O Juiz Orlando Faccini Neto foi o primeiro a fazer perguntas. Ela contou que, na época em que trabalhava na Kiss, tinha contato apenas com a irmã de Elissandro Callegaro Spohr e trabalhava no local entre quinta-feira e sábado. Conforme a vítima, quando não tinha movimento, a casa recebia em torno de 300 pessoas; e quando estava lotada, “não podia andar lá dentro”. Elissandro sempre estava presente nas festas.
Na noite do incêndio, 27/01/13, a boate estava lotada e Kátia trabalhava na cozinha. De repente, faltou luz e ela não sabia o que estava acontecendo, pois algumas pessoas gritavam que era briga. Quando viu que era fogo, respirou fundo, tentou sair, mas as pessoas se empurravam desorientadas. “Tinha gente imaginando que a porta do banheiro era a porta da saída”. Kátia desmaiou e quando acordou, pediu ajuda. “Tentaram me puxar e não conseguiram. Agarrei nas pernas de uma das pessoas. Foi quando fizeram força para me puxar”, relatou.

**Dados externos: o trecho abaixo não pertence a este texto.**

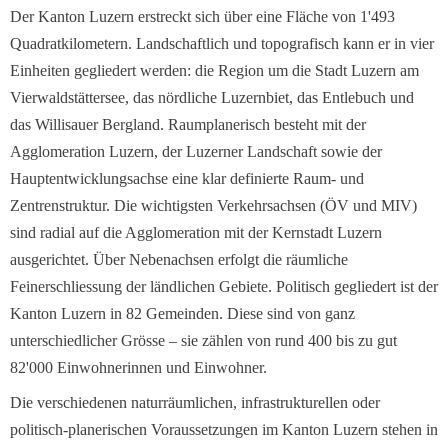
Der Kanton Luzern erstreckt sich über eine Fläche von 1'493
Quadratkilometern. Landschaftlich und topografisch kann er in vier
Einheiten gegliedert werden: die Region um die Stadt Luzern am
Vierwaldstättersee, das nördliche Luzernbiet, das Entlebuch und
das Willisauer Bergland. Raumplanerisch besteht mit der
Agglomeration Luzern, der Luzerner Landschaft sowie der
Hauptentwicklungsachse eine klar definierte Raum- und
Zentrenstruktur. Die wichtigsten Verkehrsachsen (ÖV und MIV)
sind radial auf die Agglomeration mit der Kernstadt Luzern
ausgerichtet. Über Nebenachsen erfolgt die räumliche
Feinerschliessung der ländlichen Gebiete. Politisch gegliedert ist der
Kanton Luzern in 82 Gemeinden. Diese sind von ganz
unterschiedlicher Grösse – sie zählen von rund 400 bis zu gut
82'000 Einwohnerinnen und Einwohner.
Die verschiedenen naturräumlichen, infrastrukturellen oder
politisch-planerischen Voraussetzungen im Kanton Luzern stehen in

Quando conseguiu sair da boate, Kátia foi encaminhada para o hospital. Apesar de, aparentemente, se sentir bem, começou a sentir falta de ar, desmaiou e acordou 21 dias depois em um hospital em Porto Alegre. Chegou a ser entubada. Ela conseguiu se recuperar e recebeu alta 46 dias depois.

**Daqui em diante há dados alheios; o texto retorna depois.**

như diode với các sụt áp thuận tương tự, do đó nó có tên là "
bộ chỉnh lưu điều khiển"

Kátia relatou ao Juiz que a Kiss contava com apenas uma saída e barras de ferro por toda a boate para fazer a divisão dos setores, inclusive, na saída. Havia também luzes de emergência, mas ela não se recorda se indicavam a saída.
O Ministério Público usou uma maquete digital onde a vítima pode detalhar sobre ambientes e fatos ocorridos em cada um naquela noite. Ela contou à Promotora de Justiça que a orientação da casa era só deixar sair se fosse paga a comanda.
Afirmou que a política da casa era que “quanto mais gente, melhor” e que esse era um fator que contava para que os frequentadores considerassem a festa boa. Que o máximo que soube de lotação lá foi de 1,2 mil pessoas. Contou também que eram frequentes os shows pirotécnicos nas apresentações musicais da Kiss. Disse que nunca recebeu treinamento de evacuação do local para casos de emergência nos 6 meses em que trabalhou lá.
Falou ainda que muitas pessoas achavam que a porta do banheiro era a saída e, por isso, tantas vítimas fatais foram encontradas naquele lugar. Disse que era difícil sair da boate para quem não conhecia o local. E relatou também que a boate havia passado por obras para elevação do piso e do palco.
A defesa de Elissandro disse que, em depoimento, a esposa do réu afirmou que foi ele quem retirou Kátia da boate. A vítima informou não recordar esse fato. Foi perguntado se existia algo na boate que lhe causasse sensação de risco permanente, e ela respondeu que não.
A defesa de Luciano questionou sobre que obstáculos teriam atrapalhado a evacuação do prédio. Kátia disse que o objetivo era manter a organização do fluxo de pessoas no espaço, bem como a orientação do público. Disse que nunca viu ninguém fazendo uso de drogas na boate. Mas via pessoas com menos de 18 anos por lá. Perguntaram se alguém da Prefeitura ou do Ministério Público a procuraram para oferecer ajuda, depois do ocorrido, e ela respondeu que não.
A defesa de Mauro fez questionamentos sobre questões estruturais da Kiss, como janelas, barras, fachada, placas indicativas, uso e manuseio de extintores de incêndio, etc. O Advogado mostrou fotos feitas pelo MP no interior da boate, que se referem a obras feitas no local depois de um acordo com a instituição. Disse que não conhecia Mauro antes de trabalhar na Kiss, que às vezes o via à noite na boate, mas não atuando na supervisão no estabelecimento. Que seu superior imediato era o funcionário João.
O magistrado fez intervalo para a janta, de 1 hora, e retornará com o depoimento da vítima Kelen Leite Ferreira, às 20h.
Um terceiro sobrevivente seria ouvido hoje, mas, em razão do avanço do primeiro depoimento, ficou para amanhã. A expectativa é ouvir 5 vítimas nesta quinta-feira.